▸ WHAT IS BEING ASKED: Please format every line of the entries below as a JSON list of strings, one string per line, with blank lines left out.
————————
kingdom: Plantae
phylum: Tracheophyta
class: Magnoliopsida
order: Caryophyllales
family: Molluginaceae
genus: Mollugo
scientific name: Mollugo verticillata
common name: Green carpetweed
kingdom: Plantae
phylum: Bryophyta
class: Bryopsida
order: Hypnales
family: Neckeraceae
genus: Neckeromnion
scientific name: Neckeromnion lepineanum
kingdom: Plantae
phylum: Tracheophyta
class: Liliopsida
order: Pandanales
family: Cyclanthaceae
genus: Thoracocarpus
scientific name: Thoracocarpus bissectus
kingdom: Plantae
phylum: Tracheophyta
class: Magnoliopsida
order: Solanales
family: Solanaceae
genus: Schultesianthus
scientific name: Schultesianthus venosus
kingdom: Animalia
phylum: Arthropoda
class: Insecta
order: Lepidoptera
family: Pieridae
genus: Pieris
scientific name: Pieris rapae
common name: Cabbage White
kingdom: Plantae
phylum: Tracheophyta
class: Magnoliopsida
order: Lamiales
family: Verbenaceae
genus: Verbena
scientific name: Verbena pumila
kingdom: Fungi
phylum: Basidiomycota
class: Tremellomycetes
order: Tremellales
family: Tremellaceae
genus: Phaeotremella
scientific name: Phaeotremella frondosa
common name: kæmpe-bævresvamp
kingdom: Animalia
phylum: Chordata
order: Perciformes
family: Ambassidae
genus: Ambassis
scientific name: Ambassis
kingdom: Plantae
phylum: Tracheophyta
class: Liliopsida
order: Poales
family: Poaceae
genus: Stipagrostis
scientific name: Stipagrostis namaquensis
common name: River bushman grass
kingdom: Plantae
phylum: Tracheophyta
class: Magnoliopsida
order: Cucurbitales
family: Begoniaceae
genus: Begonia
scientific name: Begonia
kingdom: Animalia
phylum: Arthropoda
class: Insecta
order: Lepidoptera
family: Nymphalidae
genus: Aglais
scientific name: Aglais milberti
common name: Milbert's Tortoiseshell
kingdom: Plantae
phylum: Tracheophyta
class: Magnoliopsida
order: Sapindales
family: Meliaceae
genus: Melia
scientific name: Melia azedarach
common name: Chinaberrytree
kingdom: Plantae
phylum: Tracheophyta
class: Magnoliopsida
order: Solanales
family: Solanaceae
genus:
————————
▸ WORKED ANSWER:
[
  "kingdom: Plantae",
  "phylum: Tracheophyta",
  "class: Magnoliopsida",
  "order: Caryophyllales",
  "family: Molluginaceae",
  "genus: Mollugo",
  "scientific name: Mollugo verticillata",
  "common name: Green carpetweed",
  "kingdom: Plantae",
  "phylum: Bryophyta",
  "class: Bryopsida",
  "order: Hypnales",
  "family: Neckeraceae",
  "genus: Neckeromnion",
  "scientific name: Neckeromnion lepineanum",
  "kingdom: Plantae",
  "phylum: Tracheophyta",
  "class: Liliopsida",
  "order: Pandanales",
  "family: Cyclanthaceae",
  "genus: Thoracocarpus",
  "scientific name: Thoracocarpus bissectus",
  "kingdom: Plantae",
  "phylum: Tracheophyta",
  "class: Magnoliopsida",
  "order: Solanales",
  "family: Solanaceae",
  "genus: Schultesianthus",
  "scientific name: Schultesianthus venosus",
  "kingdom: Animalia",
  "phylum: Arthropoda",
  "class: Insecta",
  "order: Lepidoptera",
  "family: Pieridae",
  "genus: Pieris",
  "scientific name: Pieris rapae",
  "common name: Cabbage White",
  "kingdom: Plantae",
  "phylum: Tracheophyta",
  "class: Magnoliopsida",
  "order: Lamiales",
  "family: Verbenaceae",
  "genus: Verbena",
  "scientific name: Verbena pumila",
  "kingdom: Fungi",
  "phylum: Basidiomycota",
  "class: Tremellomycetes",
  "order: Tremellales",
  "family: Tremellaceae",
  "genus: Phaeotremella",
  "scientific name: Phaeotremella frondosa",
  "common name: kæmpe-bævresvamp",
  "kingdom: Animalia",
  "phylum: Chordata",
  "order: Perciformes",
  "family: Ambassidae",
  "genus: Ambassis",
  "scientific name: Ambassis",
  "kingdom: Plantae",
  "phylum: Tracheophyta",
  "class: Liliopsida",
  "order: Poales",
  "family: Poaceae",
  "genus: Stipagrostis",
  "scientific name: Stipagrostis namaquensis",
  "common name: River bushman grass",
  "kingdom: Plantae",
  "phylum: Tracheophyta",
  "class: Magnoliopsida",
  "order: Cucurbitales",
  "family: Begoniaceae",
  "genus: Begonia",
  "scientific name: Begonia",
  "kingdom: Animalia",
  "phylum: Arthropoda",
  "class: Insecta",
  "order: Lepidoptera",
  "family: Nymphalidae",
  "genus: Aglais",
  "scientific name: Aglais milberti",
  "common name: Milbert's Tortoiseshell",
  "kingdom: Plantae",
  "phylum: Tracheophyta",
  "class: Magnoliopsida",
  "order: Sapindales",
  "family: Meliaceae",
  "genus: Melia",
  "scientific name: Melia azedarach",
  "common name: Chinaberrytree",
  "kingdom: Plantae",
  "phylum: Tracheophyta",
  "class: Magnoliopsida",
  "order: Solanales",
  "family: Solanaceae",
  "genus:"
]